[start of Selected text]

Experts Weigh In: AI Inputs, AI Outputs and the Public Commons

Creative Commons logo: A black circle around the letters CC.
Two images generated by AI side-by-side: On the left: A brightly colorful painting in the style of Hieronymus Bosch showing vaguely human figures climbing on and attending to a wooden Medieval-looking Rube Goldberg contraption involving wheels, levers, and spheres. On the right: A white robot with a look of concentration on their face, wearing a red cap and robe, holding a painter’s palette, painting something beyond the frame with a brush that has an abstract flower growing up from its handle.
“AI Inputs and Outputs” by Creative Commons was made from details from two images generated by the DALL-E 2 AI platform with the text prompts “A Hieronymus Bosch triptych showing inputs to artificial intelligence as a Rube Goldberg machine; oil painting” and “a robot painting its own self portrait in the style of Artemisia Gentileschi.” CC dedicates any rights it holds to the image to the public domain via CC0.

On 9 and 10 November 2022, Creative Commons hosted a pair of webinars on artificial intelligence (AI). We assembled two panels of experts at the intersection of AI, art, data, and intellectual property law to look at issues related to AI inputs — works used in training and supplying AI — and another focused on how open works and better sharing intersect with AI outputs — works generated by AI that are, could be, or should be participating in the open commons.

In both webinars, we were looking to explore how the proliferation of AI connects to better sharing: sharing that is inclusive, just and equitable — where everyone has wide opportunity to access content, to contribute their own creativity, and to receive recognition and rewards for their contributions? And how the proliferation of AI connects to a better internet: a public interest vision for an internet that benefits us all?

AI Inputs

Our first panel, AI Inputs and the Public Commons, looked at AI training data. The panel for this discussion included Abeba Birhane, the Senior Fellow in Trustworthy AI at the Mozilla Foundation; Alek Tarkowski, the Co-Founder and Director of Strategy for the Open Future Foundation; Anna Bethke, the Principal Ethical AI Data Scientist for Salesforce; and Florence Chee, Associate Professor in the School of Communication and Director of Center for Digital Ethics and Policy at Loyola University in Chicago. Stephen Wolfson, Associate Director for Research and Copyright Services, School of Law, University of Georgia, moderated the panel.

AI Inputs focused on the potential harms that can come from AI systems when they are trained on problematic data. AI models require massive amounts of training data to function, and in the past, developers had to hand curate AI datasets. Today, however, large scale datasets are widely available thanks to widely available internet content, and these datasets have enabled the existence of incredibly powerful AI models like never before.

[end of Selected text]

▶ _Job 1_
Copy verbatim the part of the article on AI and the public commons that opens with the words containing "Experts Weigh In: AI" and closes with "from its handle.".
▶ _Job 2_
Please write the next part of the article on AI and the public commons, starting right after its last sentence.

[start of Entries provided]

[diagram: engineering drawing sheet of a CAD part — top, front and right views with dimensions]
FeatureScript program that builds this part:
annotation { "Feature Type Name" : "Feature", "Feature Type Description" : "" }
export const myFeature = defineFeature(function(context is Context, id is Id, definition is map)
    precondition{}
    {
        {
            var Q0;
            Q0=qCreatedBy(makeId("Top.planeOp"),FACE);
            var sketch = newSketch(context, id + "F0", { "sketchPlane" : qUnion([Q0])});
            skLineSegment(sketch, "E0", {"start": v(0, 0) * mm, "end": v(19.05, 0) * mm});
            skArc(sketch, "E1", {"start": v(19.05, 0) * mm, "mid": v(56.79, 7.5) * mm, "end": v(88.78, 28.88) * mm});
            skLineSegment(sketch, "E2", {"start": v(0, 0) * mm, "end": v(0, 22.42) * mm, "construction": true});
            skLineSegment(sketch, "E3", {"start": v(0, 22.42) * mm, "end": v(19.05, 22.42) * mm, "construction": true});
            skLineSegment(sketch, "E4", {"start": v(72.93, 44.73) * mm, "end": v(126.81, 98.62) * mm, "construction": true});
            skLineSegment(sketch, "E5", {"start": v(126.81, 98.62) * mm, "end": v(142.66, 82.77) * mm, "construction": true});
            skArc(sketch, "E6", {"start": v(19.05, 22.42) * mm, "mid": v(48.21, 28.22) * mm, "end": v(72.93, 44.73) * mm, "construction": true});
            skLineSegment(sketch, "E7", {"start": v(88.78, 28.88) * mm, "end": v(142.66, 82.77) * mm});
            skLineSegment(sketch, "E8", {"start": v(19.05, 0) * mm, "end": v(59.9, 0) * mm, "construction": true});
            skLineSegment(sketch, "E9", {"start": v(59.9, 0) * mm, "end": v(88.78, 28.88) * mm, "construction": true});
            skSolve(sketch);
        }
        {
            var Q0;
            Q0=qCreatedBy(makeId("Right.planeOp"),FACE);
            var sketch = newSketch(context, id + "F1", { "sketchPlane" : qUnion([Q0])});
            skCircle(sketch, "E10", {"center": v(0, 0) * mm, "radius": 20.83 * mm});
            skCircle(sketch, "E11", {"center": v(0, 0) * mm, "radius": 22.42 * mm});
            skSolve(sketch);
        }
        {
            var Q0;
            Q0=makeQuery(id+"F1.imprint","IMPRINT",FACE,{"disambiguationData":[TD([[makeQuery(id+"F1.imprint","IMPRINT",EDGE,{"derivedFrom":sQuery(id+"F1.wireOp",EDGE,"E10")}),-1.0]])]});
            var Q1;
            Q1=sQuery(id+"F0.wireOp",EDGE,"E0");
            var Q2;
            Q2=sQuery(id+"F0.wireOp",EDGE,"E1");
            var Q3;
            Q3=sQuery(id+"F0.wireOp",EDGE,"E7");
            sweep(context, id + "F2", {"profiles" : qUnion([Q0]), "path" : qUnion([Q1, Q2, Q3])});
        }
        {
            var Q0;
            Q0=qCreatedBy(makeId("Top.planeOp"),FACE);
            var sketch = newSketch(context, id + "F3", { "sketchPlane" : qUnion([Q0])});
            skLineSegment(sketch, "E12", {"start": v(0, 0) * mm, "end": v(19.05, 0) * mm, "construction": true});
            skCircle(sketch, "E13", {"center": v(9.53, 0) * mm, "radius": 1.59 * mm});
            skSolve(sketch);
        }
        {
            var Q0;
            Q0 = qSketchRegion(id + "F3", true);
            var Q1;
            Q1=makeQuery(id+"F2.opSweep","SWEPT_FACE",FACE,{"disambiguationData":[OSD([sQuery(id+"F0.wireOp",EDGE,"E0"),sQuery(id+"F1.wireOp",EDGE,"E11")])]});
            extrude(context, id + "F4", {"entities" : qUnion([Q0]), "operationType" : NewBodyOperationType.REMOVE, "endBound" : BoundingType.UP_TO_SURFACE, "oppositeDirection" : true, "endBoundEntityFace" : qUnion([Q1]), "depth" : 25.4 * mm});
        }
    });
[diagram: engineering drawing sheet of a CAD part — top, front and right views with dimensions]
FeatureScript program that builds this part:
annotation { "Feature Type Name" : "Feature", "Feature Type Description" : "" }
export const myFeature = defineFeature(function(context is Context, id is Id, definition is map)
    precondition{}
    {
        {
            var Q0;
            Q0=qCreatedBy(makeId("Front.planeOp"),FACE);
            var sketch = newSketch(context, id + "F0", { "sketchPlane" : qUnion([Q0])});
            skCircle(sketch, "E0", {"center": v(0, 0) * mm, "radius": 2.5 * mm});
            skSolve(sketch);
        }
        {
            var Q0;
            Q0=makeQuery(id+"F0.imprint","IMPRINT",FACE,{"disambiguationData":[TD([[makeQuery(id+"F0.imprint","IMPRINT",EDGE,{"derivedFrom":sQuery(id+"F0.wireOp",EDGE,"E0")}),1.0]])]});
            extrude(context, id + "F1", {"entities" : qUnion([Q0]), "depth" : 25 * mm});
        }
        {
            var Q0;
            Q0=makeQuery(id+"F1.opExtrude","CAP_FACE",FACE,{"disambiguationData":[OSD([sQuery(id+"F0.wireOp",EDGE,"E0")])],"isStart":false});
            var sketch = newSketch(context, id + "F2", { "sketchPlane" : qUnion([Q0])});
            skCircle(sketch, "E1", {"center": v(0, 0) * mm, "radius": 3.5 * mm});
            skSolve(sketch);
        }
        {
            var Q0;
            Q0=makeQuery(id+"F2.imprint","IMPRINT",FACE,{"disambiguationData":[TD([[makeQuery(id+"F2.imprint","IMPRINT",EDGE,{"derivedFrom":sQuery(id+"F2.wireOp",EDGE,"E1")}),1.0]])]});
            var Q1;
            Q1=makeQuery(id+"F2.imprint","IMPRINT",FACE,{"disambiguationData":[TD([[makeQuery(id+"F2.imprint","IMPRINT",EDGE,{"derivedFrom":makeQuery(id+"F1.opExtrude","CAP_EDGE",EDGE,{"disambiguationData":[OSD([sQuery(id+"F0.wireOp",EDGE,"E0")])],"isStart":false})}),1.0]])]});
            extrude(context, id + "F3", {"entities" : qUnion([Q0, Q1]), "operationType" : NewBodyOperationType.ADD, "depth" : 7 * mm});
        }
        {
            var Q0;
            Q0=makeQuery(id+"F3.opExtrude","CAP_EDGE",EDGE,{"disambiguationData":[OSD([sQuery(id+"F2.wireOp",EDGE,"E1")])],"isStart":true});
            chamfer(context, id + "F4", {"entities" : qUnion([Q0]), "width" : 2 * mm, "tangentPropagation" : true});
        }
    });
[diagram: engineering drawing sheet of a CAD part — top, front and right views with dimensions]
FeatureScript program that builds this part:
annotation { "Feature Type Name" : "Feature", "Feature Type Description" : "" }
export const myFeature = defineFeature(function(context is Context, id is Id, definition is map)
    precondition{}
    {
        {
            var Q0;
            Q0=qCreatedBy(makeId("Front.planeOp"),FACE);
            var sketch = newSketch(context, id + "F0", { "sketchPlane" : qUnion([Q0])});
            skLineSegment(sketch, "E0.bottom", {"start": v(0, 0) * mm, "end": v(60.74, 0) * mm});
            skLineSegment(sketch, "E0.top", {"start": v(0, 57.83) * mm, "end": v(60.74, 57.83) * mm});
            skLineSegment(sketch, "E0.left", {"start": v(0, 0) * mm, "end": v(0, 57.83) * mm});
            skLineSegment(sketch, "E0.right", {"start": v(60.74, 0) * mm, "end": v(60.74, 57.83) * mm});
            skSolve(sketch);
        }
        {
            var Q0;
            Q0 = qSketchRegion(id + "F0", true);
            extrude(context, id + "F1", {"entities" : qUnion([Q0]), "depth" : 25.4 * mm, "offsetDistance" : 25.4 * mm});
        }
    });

[end of Entries provided]

▶ _Final answer 1_
Experts Weigh In: AI Inputs, AI Outputs and the Public Commons

Creative Commons logo: A black circle around the letters CC.
Two images generated by AI side-by-side: On the left: A brightly colorful painting in the style of Hieronymus Bosch showing vaguely human figures climbing on and attending to a wooden Medieval-looking Rube Goldberg contraption involving wheels, levers, and spheres. On the right: A white robot with a look of concentration on their face, wearing a red cap and robe, holding a painter’s palette, painting something beyond the frame with a brush that has an abstract flower growing up from its handle.

▶ _Final answer 2_
But along with the availability of these massive datasets, concerns have arisen over the content they contain and how they are being used. Abeba Birhane, who audits large datasets as part of her research, has found illegal, racist, and/or unethical content in datasets that are used to train common AI models. Using this data in turn embeds biases into AI models, which tends to harm marginalized groups disproportionately. Even if the content contained within these datasets is not illegal, it may have been obtained without affirmative consent from the creators or subjects of those data. People are also rarely able to withdraw their data from these datasets. Indeed, because the datasets contain millions or even billions of data points, it may be practically impossible to remove pieces of content from them.

At the same time, obtaining individualized consent from everyone who has data in one of these datasets would be incredibly difficult, if not impossible. Moreover, requiring consent would likely greatly constrain development of AI because it would be so hard to get consent to use every element in the large datasets that have increased innovation in AI.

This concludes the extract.